Two days later, in a statement many secular figures deemed too timid, Samir Dilou, a government spokesman and a member of Ennahda, reiterated the party’s view that the film was “a violation of the sacred.” But he condemned the violence and promised to act. One of the assailants, identified in the video, was later arrested.

For people like Mr. Messaoudi, though, the incident reflected a months-long trend of thuggery by Salafis, from an attack on a theater airing a film they deemed objectionable to their brief control last month over a northern Tunisian town called Sanjan. Some secular figures acknowledge that Ennahda is embarrassed by the incidents, loath to be grouped with the Salafis. Others view both as part of a broader Islamist outlook that celebrates Tunisia’s Muslim identity as a way to promote a more conservative society.

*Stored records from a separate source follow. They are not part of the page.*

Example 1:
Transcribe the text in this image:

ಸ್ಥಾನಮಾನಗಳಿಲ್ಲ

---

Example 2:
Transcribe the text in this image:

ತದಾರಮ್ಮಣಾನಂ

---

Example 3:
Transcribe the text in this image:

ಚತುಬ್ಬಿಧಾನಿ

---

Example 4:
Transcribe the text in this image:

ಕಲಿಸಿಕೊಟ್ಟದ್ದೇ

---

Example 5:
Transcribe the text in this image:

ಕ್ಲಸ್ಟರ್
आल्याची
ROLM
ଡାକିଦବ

“Certain Islamist factions want to turn identity into their Trojan horse,” Mr. Messaoudi said. “They use the pretext of protecting their identity as a way to crush what we have achieved as a Tunisian society. They want to crush the pillars of civil society.”

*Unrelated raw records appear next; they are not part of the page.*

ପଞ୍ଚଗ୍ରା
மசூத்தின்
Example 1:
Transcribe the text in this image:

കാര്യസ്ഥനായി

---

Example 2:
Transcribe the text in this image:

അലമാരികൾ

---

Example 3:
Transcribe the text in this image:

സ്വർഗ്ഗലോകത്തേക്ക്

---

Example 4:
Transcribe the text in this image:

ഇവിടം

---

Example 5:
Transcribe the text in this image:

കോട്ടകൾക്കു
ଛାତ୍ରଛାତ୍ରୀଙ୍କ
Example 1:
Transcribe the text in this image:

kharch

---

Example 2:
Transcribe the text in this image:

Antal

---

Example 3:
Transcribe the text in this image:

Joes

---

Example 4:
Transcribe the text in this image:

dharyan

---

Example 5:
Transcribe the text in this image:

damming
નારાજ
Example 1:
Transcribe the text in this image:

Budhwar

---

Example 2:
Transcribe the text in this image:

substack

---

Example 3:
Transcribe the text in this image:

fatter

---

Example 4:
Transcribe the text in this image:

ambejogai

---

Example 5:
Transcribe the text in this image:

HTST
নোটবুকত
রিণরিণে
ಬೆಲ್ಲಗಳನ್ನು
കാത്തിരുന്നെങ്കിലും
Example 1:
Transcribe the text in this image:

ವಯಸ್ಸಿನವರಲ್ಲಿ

The debates in Tunisia often echo similar confrontations in Turkey, another country with a long history of secular authoritarian rule now governed by a party inspired by political Islam. In both, secular elites long considered themselves a majority and were treated as such by the state. In both, those elites now recognize themselves as minorities and are often mobilized more by the threat than the reality of religious intolerance.

Mr. Redissi, a columnist and professor, predicted secular Tunisians might soon retreat to enclaves.

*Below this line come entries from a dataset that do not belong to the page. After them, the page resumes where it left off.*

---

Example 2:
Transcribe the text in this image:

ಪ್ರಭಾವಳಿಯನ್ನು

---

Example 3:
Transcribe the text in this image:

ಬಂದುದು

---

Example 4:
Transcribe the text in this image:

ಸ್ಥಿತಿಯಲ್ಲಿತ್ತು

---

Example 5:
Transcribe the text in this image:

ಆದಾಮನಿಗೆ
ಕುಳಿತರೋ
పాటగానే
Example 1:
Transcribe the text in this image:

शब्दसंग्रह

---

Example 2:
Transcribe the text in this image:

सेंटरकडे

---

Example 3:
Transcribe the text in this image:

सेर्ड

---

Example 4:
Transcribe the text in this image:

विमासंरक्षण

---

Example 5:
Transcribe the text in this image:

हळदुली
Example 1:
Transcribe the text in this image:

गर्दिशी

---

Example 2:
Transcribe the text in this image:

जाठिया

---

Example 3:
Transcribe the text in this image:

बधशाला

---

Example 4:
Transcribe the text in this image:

“We’ve become the ahl al-dhimma,” he said, offering a term in Islamic law to denote protected minorities in a Muslim state. “It’s like the Middle Ages.”

As in Egypt, the prominence of the Salafis since the revolution has taken many Tunisians by surprise. Their numbers pale before their brethren in Egypt, but like them, they are assertive and determined to make their presence felt, often embarrassing more moderate counterparts like Ennahda and the Muslim Brotherhood. On Friday, they organized a demonstration in front of the Foreign Ministry in support of Syrian protesters. For weeks, they held a sit-in at Manouba University here in Tunis to demand that women in full veils be allowed to take exams, eventually forcing the campus to close for a time.

“There are red lines not to be crossed,” said Abdel-Qadir al-Hashemi, a 28-year-old Salafi activist who helped organize the protest at Manouba. “The film ‘Persepolis’ was a provocation, simply a provocation, with the goal of driving us toward violence.”

A few of his colleagues turned out for the secular protest Saturday.

“Go back to your caves and mind your own business!” someone shouted at them.

They heckled back.

“You lost your daddy, Ben Ali!” one of them taunted, referring to the Tunisian dictator, President Zine El-Abdine Ben Ali, who was forced into exile in Saudi Arabia last year.

Even secular figures like Mr. Redissi suggest that Ennahda would rather avoid the debate over “Persepolis.” He predicted the trial would be postponed until after the next elections that follow the drafting of the constitution, in a year or so. Others insisted that Ennahda take a stronger stand against the Salafis before society became even more polarized.

“I don’t see either action or reaction — where is the government?” asked Ahmed Ounaïes, a former diplomat who briefly served as foreign minister after the revolution. “What is Ennahda’s concept of Tunisia of tomorrow? It hasn’t made that clear.”

In Ennahda’s offices, Mr. Ferjani shook his head. He complained that the case had been “blown out of proportion,” that media were recklessly fueling the debate and that the forces of the old government were inciting Salafis to tarnish Ennahda. But he conceded that the line between freedom of expression and religious sensitivity would not be drawn soon.

“The struggle is philosophical,” he said, “and it will go on and on and on.”